Stattdessen scheint jedoch die Checkpoint-Inhibition bei dMMR-Tumoren besser zu funktionieren. Das liegt möglicherweise daran, dass Tumoren mit Mismatch-Repair-Defizienz eine hohe Anzahl an DNA-Mutationen aufweisen, und deswegen wahrscheinlich besonders "empfänglich" für eine Immuntherapie sind, bei der das Immunsystem Tumorzellen aufgrund ihrer von den Ursprungszellen abweichenden Eigenschaften eliminiert.
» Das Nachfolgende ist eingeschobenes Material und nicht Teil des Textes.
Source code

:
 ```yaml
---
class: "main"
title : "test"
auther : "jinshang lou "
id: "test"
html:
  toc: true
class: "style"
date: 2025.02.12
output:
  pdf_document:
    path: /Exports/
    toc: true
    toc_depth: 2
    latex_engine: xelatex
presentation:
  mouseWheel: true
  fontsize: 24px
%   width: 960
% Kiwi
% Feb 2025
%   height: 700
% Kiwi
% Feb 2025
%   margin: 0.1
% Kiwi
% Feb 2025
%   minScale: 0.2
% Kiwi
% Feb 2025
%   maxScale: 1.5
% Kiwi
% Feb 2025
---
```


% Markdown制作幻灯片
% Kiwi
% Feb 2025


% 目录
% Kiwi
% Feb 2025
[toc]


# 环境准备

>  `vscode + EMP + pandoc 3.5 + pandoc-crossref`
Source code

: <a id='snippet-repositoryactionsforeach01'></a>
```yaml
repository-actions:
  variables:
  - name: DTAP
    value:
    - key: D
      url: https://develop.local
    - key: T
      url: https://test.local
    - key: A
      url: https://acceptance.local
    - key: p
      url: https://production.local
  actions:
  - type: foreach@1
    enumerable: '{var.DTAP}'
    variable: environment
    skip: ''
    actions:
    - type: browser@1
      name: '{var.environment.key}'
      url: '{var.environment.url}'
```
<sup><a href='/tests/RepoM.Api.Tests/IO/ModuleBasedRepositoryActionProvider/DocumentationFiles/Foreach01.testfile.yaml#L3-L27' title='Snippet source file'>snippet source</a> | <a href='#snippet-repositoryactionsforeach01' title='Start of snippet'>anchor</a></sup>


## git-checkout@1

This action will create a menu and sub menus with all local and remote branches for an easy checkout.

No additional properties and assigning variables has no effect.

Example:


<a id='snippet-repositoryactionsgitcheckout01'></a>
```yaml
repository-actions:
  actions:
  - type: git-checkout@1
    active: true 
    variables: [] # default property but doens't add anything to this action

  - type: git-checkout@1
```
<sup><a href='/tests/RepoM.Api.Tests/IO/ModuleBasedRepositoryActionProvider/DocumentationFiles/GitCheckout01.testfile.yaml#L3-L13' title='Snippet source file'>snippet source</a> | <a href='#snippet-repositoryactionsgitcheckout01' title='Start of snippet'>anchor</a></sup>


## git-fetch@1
Halten die positiven Daten von NICHE?

In der vor zwei Jahren veröffentlichten NICHE-Studie (Neoadjuvant Immune Checkpoint Inhibition and Novel IO Combinations in Early-Stage Colon Cancer) zeigte das Forscherteam bereits an 32 Teilnehmern, dass Patienten mit dMMR-Tumoren gut auf eine neoadjuvante Immuntherapie ansprechen. Bei allen Patienten konnte dabei ein pathologisches Ansprechen festgestellt werden – und alle blieben über zwei Jahre lang rezidivfrei.
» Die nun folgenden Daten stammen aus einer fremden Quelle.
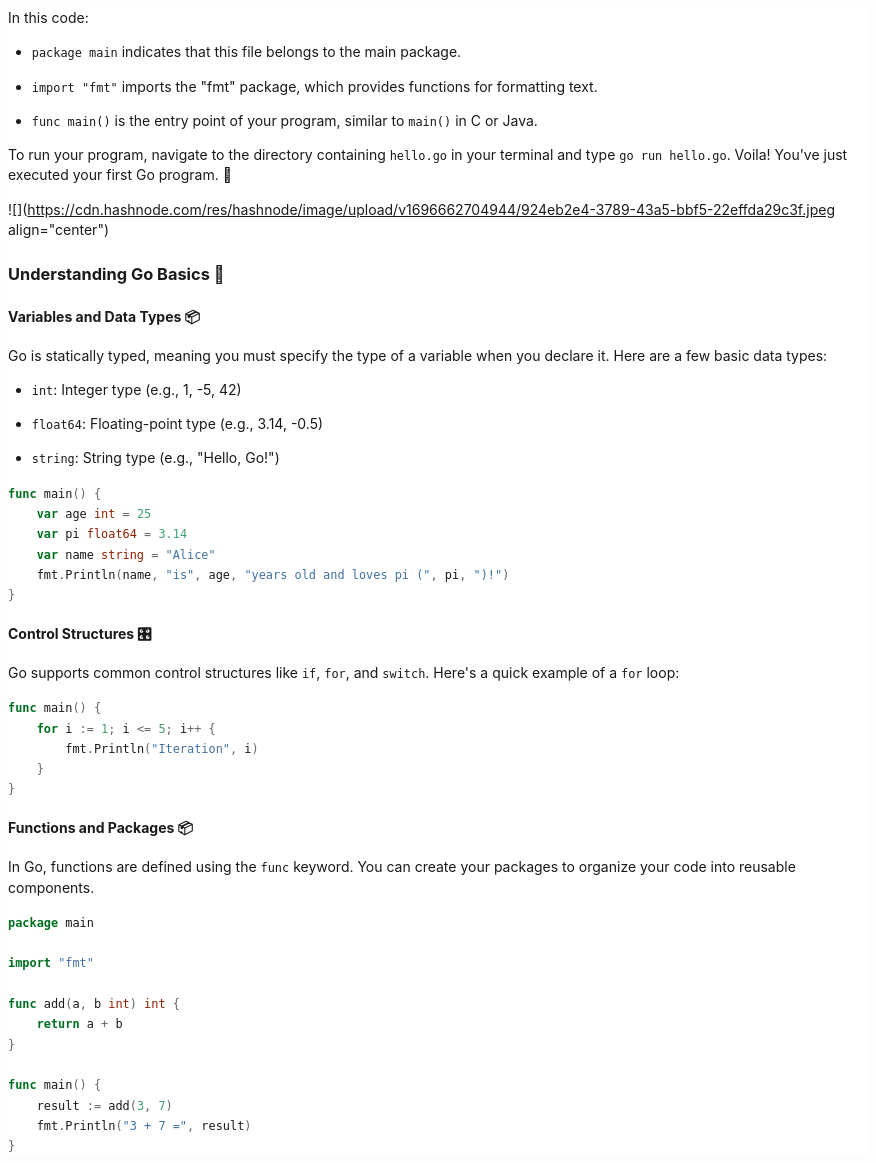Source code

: In this code:

* `package main` indicates that this file belongs to the main package.
    
* `import "fmt"` imports the "fmt" package, which provides functions for formatting text.
    
* `func main()` is the entry point of your program, similar to `main()` in C or Java.
    

To run your program, navigate to the directory containing `hello.go` in your terminal and type `go run hello.go`. Voila! You've just executed your first Go program. 🎉

![](https://cdn.hashnode.com/res/hashnode/image/upload/v1696662704944/924eb2e4-3789-43a5-bbf5-22effda29c3f.jpeg align="center")

### Understanding Go Basics 🧠

#### Variables and Data Types 📦

Go is statically typed, meaning you must specify the type of a variable when you declare it. Here are a few basic data types:

* `int`: Integer type (e.g., 1, -5, 42)
    
* `float64`: Floating-point type (e.g., 3.14, -0.5)
    
* `string`: String type (e.g., "Hello, Go!")
    

```go
func main() {
    var age int = 25
    var pi float64 = 3.14
    var name string = "Alice"
    fmt.Println(name, "is", age, "years old and loves pi (", pi, ")!")
}
```

#### Control Structures 🎛️

Go supports common control structures like `if`, `for`, and `switch`. Here's a quick example of a `for` loop:

```go
func main() {
    for i := 1; i <= 5; i++ {
        fmt.Println("Iteration", i)
    }
}
```

#### Functions and Packages 📦

In Go, functions are defined using the `func` keyword. You can create your packages to organize your code into reusable components.

```go
package main

import "fmt"

func add(a, b int) int {
    return a + b
}

func main() {
    result := add(3, 7)
    fmt.Println("3 + 7 =", result)
}
```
Im Zuge der neoadjuvanten Immuntherapie erhalten die Patienten eine einzelne Dosis des CTLA-4-Inhibitors Ipilimumab sowie des PD-1-Inhibitors Nivolumab, gefolgt von einer weiteren Nivolumab-Gabe zwei Wochen später. Weitere zwei Wochen später erfolgt die Resektion.

In der Phase-II-Studie NICHE-2-Studie rekrutierte das NICHE-Team nun eine grössere Patientengruppe. Eingeschlossen wurden 115 Patienten mit nichtmetastasierten, lokal fortgeschrittenen unbehandelten Kolonkarzinomen mit nachgewiesener Mismatch-Repair-Defizienz. Dabei umfasste die Kohorte auch viele Patienten mit Tumoren mit hohem Risiko (64 % der Teilnehmer hatten eine Erkrankung im Stadium cT4).

Koprimäre Endpunkte waren die Sicherheit (definiert als eine maximal zweiwöchige Verspätung der geplanten Resektion aufgrund von Toxizitäten der neoadjuvanten Therapie), sowie das Dreijahres-Krankheitsfreie Überleben. Zu den sekundären Endpunkten gehörte das pathologische Ansprechen.

Zumindest deutliches pathologisches Ansprechen bei 95 % der Teilnehmer

98 Prozent der Patienten konnten in der Studie rechtzeitig operiert werden. Nur bei zwei Teilnehmern wurde die Operation aufgrund von Nebenwirkungen um mehr als zwei Wochen verschoben. Immunvermittelte Nebenwirkungen der Grade 3 oder 4 traten bei fünf Patienten auf (4%) – kein Teilnehmer brach deswegen die Behandlung ab. Damit war das Nebenwirkungsprofil der Immuntherapie-basierten neoadjuvanten Therapie laut den Autoren beträchtlich besser als das der NAC, die ausserdem seltener zu einem pathologischen Ansprechen führt.

Von den 111 Patienten, die in die Wirksamkeitsanalyse eingeschlossen wurden, wurde bei 98 Prozent ein pathologisches Ansprechen beobachtet. 95 Prozent aller Teilnehmer hatten dabei ein deutliches pathologisches Ansprechen (≤10% lebensfähiger Resttumor), und 68 Prozent ein pathologisches Komplettansprechen.

Innerhalb der medianen Nachbeobachtungszeit von 26 Monaten (9-65 Monate), erlitt ausserdem kein Patient ein Rezidiv.